Russian President Vladimir Putin has defended the Kremlin's foreign policy, seen by western governments as aggressive, saying that its actions are necessary for his country's survival.

In his annual state-of-the-nation address at the Grand Kremlin palace on Thursday, Putin defended the annexation of Crimea in March and accused the West of using the crisis in Ukraine as a pretext to slap sanctions on Russia.

"The policy of containment wasn't thought up yesterday, it's been the plight of our country for many years.
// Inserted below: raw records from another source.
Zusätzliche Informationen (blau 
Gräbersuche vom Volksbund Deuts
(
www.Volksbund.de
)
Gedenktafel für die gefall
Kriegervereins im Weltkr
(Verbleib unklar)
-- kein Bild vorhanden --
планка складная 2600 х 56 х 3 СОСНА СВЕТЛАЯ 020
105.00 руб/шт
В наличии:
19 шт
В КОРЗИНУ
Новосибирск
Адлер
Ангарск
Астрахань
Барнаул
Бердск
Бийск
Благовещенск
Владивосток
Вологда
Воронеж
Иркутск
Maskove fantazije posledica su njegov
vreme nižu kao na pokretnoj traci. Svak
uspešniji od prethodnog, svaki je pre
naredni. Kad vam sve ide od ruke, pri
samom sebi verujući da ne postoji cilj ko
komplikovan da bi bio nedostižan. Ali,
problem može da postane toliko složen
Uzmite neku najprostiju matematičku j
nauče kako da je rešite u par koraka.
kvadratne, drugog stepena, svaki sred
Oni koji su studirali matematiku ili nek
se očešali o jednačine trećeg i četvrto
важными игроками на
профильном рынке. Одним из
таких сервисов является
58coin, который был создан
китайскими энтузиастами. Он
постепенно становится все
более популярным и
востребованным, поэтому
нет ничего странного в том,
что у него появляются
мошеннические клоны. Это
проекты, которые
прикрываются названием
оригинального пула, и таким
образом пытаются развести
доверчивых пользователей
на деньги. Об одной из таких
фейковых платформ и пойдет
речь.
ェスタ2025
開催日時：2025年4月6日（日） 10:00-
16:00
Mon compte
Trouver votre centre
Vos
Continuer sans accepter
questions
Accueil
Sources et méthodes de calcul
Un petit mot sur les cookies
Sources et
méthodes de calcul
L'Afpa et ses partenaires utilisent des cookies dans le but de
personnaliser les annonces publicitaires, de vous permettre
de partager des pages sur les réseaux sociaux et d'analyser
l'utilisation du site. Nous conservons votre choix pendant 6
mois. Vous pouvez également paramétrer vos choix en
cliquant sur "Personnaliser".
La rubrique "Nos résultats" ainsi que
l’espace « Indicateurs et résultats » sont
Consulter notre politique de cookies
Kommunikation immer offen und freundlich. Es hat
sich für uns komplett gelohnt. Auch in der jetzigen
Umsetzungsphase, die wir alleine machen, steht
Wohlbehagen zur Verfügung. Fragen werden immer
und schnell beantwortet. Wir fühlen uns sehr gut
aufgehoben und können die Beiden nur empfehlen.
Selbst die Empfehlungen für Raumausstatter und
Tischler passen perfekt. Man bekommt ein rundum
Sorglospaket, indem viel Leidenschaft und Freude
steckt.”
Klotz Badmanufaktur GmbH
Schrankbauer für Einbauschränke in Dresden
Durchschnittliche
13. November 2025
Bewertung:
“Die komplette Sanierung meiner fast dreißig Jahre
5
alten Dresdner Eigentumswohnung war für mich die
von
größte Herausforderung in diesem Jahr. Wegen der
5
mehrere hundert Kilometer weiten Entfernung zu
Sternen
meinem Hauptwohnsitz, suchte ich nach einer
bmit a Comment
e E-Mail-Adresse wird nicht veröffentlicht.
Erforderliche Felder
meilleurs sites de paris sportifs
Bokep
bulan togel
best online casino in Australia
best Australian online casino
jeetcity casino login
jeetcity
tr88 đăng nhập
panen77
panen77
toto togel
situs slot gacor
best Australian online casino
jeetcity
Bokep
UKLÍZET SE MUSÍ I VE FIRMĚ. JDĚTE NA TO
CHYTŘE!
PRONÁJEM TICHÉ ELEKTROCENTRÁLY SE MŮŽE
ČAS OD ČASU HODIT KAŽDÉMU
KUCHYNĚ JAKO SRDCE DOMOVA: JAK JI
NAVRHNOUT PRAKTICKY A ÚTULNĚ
Whenever anyone thinks that Russia is getting too strong and independent, then these instruments are applied," Putin said.
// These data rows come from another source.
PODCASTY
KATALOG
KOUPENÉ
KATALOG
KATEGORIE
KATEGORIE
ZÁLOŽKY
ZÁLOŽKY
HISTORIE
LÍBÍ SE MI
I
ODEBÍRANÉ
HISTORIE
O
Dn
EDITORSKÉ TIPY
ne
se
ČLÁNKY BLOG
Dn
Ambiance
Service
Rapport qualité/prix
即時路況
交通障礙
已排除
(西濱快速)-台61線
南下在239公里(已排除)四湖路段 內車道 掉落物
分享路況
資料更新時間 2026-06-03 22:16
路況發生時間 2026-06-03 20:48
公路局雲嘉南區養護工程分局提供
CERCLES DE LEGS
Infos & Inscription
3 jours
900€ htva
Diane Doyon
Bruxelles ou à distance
Russia has also been accused of supplying pro-Russian separatists in eastern Ukraine with ammunition and manpower in a conflict that has killed more than 4,300 people.

In response, the European Union imposed several rounds of sanctions on Russia that targets Russia's finance, defence and energy sectors.

Counting the Cost - Russia: The cost of sanctions

Putin also pledged that Russia would not scale back its ties with the West despite bitter ongoing confrontation over the Ukraine crisis.

"Under no circumstances are we going to scale back our ties with Europe, US, at the same time we will revive and expand traditional ties with the south of the American continent, will continue cooperation with Africa, with countries in the Middle East," Putin said.

Meanwhile, Washington said it does not want to see Russia isolate itself "through its own actions," US Secretary of State John Kerry said on Thursday, calling on Moscow to help halt the raging Ukraine crisis.

"The United States and countries that support Ukraine's sovereignty and rights do not seek confrontation. It is not our design or desire that we see a Russia isolated through its own actions," Kerry told a meeting in Switzerland of top diplomats from the Organisation for Security and Cooperation in Europe (OSCE) nations.

The Russian leader is currently under pressure to show that his government has an answer for Russia's worsening economy, with sanctions and the falling price of energy exports sending the ruble into a tailspin, culminating in an acknowledgment this week by the government that the country is headed for recession.